Se trata de un producto otorgado por una entidad financiera, en el cual, se te presta determinada cantidad de dinero y tienes a obligación de devolverlo, junto con los intereses pactados. Los requisitos de contratación y el Costo Anual Total (CAT) pueden variar dependiendo de la institución.

Leer: ¿Cómo escoger el préstamo que más conviene? 7 consejos prácticos

Por lo general, los préstamos personales no requieren una garantía o aval para ser otorgados. Esto implica mayor riesgo para la entidad financiera, por lo cual los importes prestados no suelen ser muy elevados. Otra de sus grandes características es que el dinero no necesariamente debe tener un fin específico.

 

Tarjeta de crédito

 

Es una medio de pago, emitido por una entidad bancaria, el cual permite hacer compras y  financiarlas hasta por 50 días sin costo. Después de estudiar tu situación financiera, el banco estipulara un cantidad fija (límite de crédito) de la cuál puedes hacer uso mes con mes y se irá restableciendo conforme vayas pagando lo que usaste.

Leer: ¿Sabes qué tarjeta de crédito te conviene?

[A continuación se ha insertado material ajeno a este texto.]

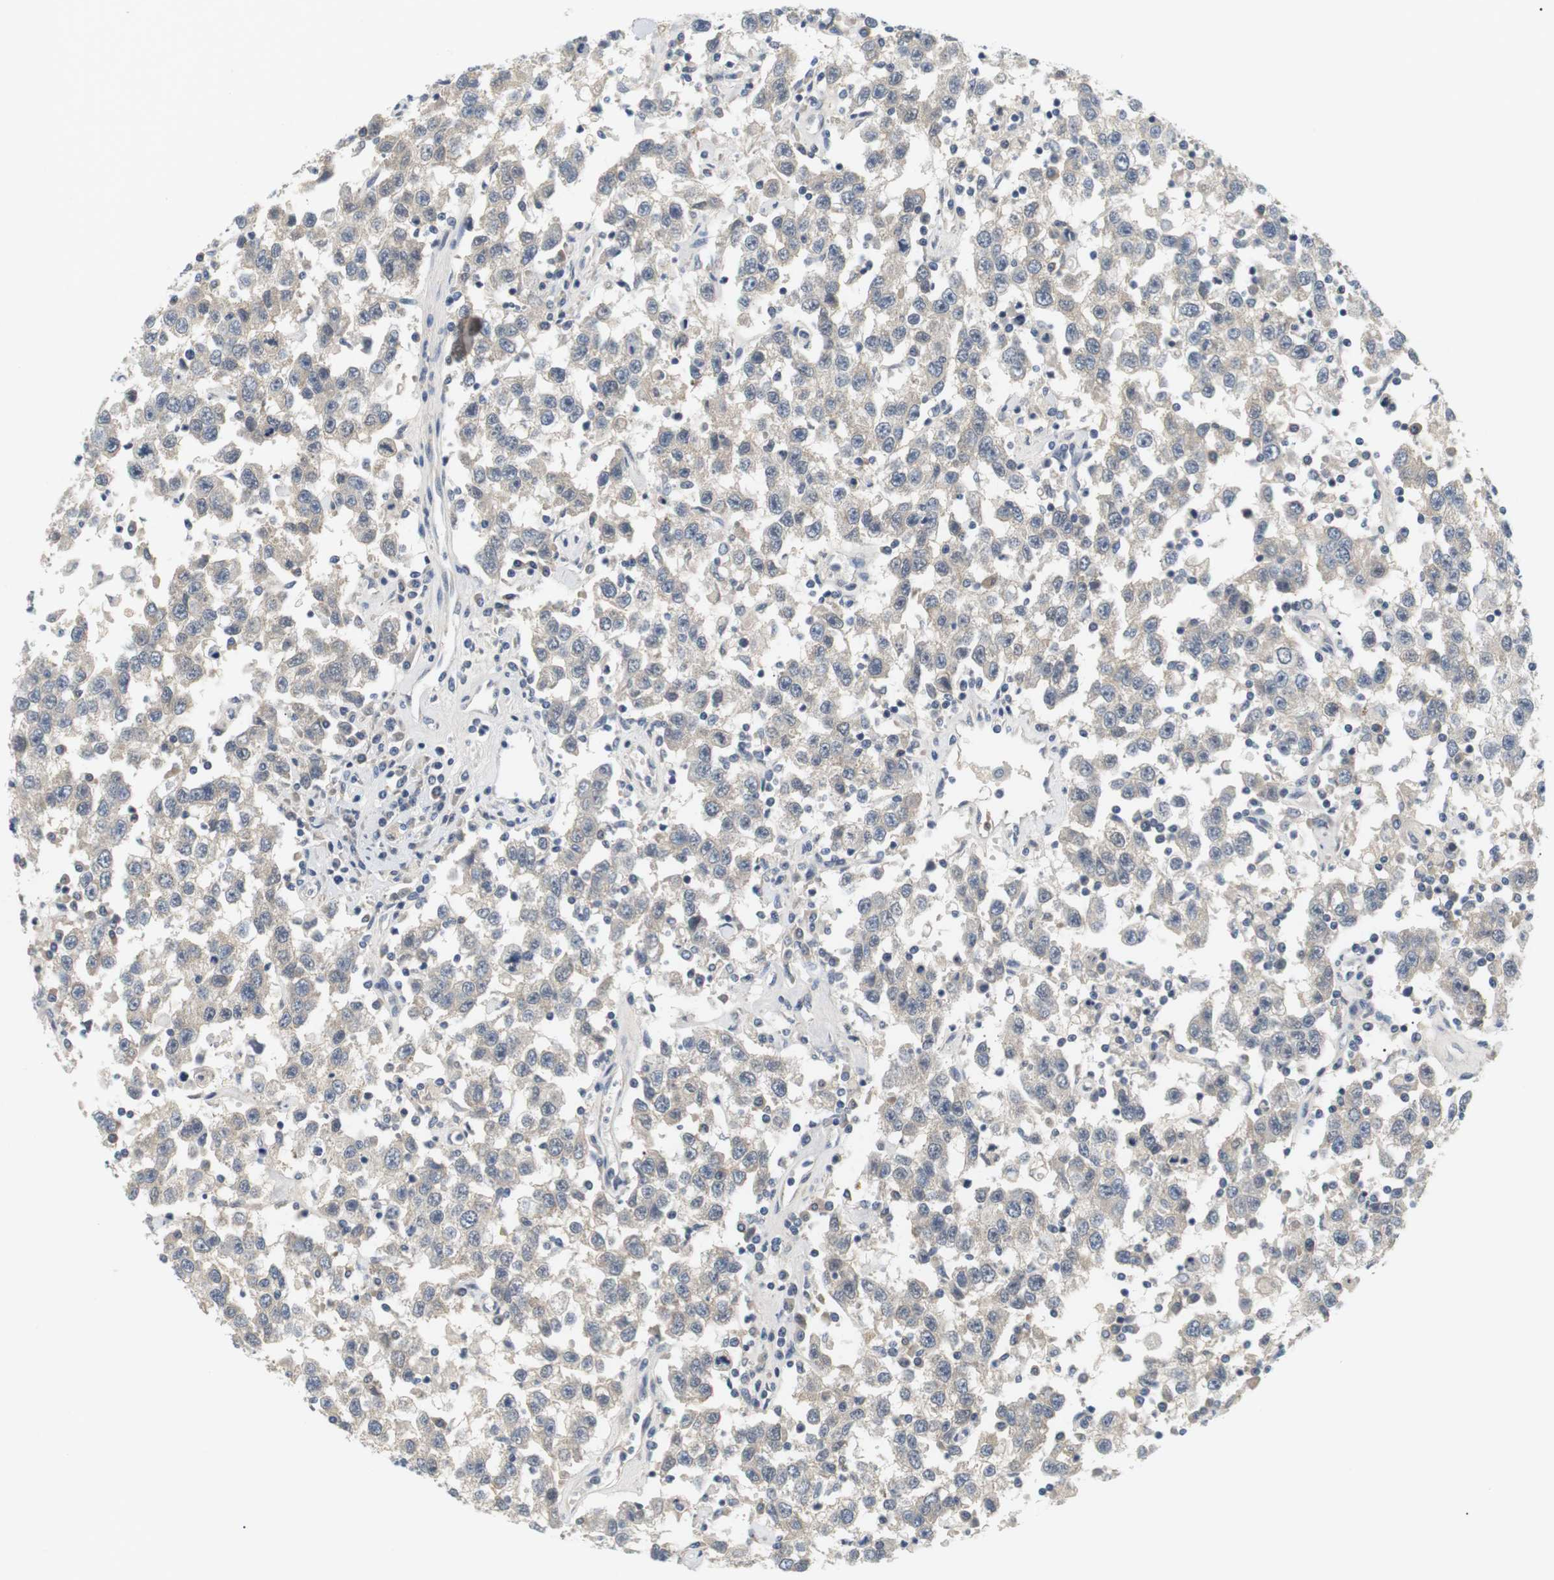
{"staining": {"intensity": "negative", "quantity": "none", "location": "none"}, "tissue": "testis cancer", "cell_type": "Tumor cells", "image_type": "cancer", "snomed": [{"axis": "morphology", "description": "Seminoma, NOS"}, {"axis": "topography", "description": "Testis"}], "caption": "An immunohistochemistry histopathology image of testis cancer is shown. There is no staining in tumor cells of testis cancer. (Brightfield microscopy of DAB (3,3'-diaminobenzidine) immunohistochemistry (IHC) at high magnification).", "gene": "EVA1C", "patient": {"sex": "male", "age": 41}}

Muy importante es tener presente la fecha de corte y última de pago, ya que te podrá ayudar a liquidar tu deuda de manera fácil y sin generar intereses.

 

Crédito de nómina

 

Tiene características similares al préstamo personal, pero con dos grandes discrepancias. Su gran diferenciador es que los pagos del mismo se descuentan automáticamente de tu salario. Lo cual nos lleva a la segunda particularidad: solamente se puede obtener en la institución financiera en la que tienes tu cuenta de nómina.

 

Antes de solicitar un préstamo/crédito, toma en cuenta los siguientes puntos:

 

  • Compara todas las opciones de crédito que existen y elige la que más se acople a tus necesidades.

 

  • Verifica tu capacidad de pago y contrata el financiamiento que no te cause problemas en el futuro.

 

  • Nunca proporciones datos personales vía telefónica ni por correo. Recuerda que las entidades bancarias nunca piden datos secretos por estos medios.

 

  • Cerciórate de que la entidad con la que vas a contratar este debidamente registrada y vigilada por las autoridades pertinentes.

 

  • Ten cuidado con los créditos exprés, recuerda que las instituciones que los ofrecen no son financieras y no son reguladas por la CONDUSEF.

 

  • Existen instituciones como FONACOT e ISSSTE, que ofrecen créditos a los trabajadores, infórmate en qué consisten y si eres acreedor a ellos.

 

  • Ten muy en claro todos los términos y condiciones del producto que decidas contratar. Tasa de interés, camisones, plazo, monto, aval, etc.